23rd August 2017
Across England, Northern Ireland and Wales, many 16-year-olds are awaiting the release of their GCSE results tomorrow. This year, for the first time, students in England will receive results for some subjects using the new (9-1) grading system, while students in Northern Ireland and Wales will continue to have their papers graded using the existing A*-U system.
In her latest blog, Dr Rhian Barrance says: “This may be the first indication for many that there are differences between the GCSE assessment systems in England, Northern Ireland and Wales. However, the reality is that GCSEs have been becoming increasingly different qualifications across the three countries over the last five years.”
In a three-part series of blogs published over the coming week, Dr Rhian Barrance will explore students’ perspectives on the fairness of GCSEs. The first part will outline the recent reforms to GCSEs across England, Northern Ireland and Wales, and consider students’ views on linear and modular courses.

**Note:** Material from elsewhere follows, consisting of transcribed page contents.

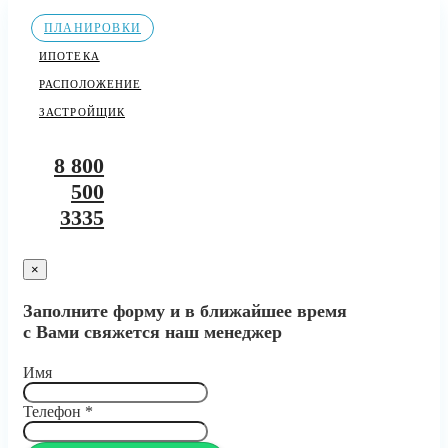
ПЛАНИРОВКИ
ИПОТЕКА
РАСПОЛОЖЕНИЕ
ЗАСТРОЙЩИК
8 800
500
3335
×
Заполните форму и в ближайшее время
с Вами свяжется наш менеджер
Имя
Телефон
*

Part two will address the controversial question of how much assessment should be completed in an exam hall under strict supervision, and how much should be completed by students in the classroom or at home. How can we ensure students are assessed fairly?
In the final part, Dr Rhian Barrance will discuss the subject of tiering – how has it changed in recent years, what are students’ views and experiences of tiering, and what are the alternatives?
This series highlights not only the lack of existing research asking students about their views and experiences of GCSEs but also brings us to question how confident we can really be that the grades students receive this week are a true reflection of their capability.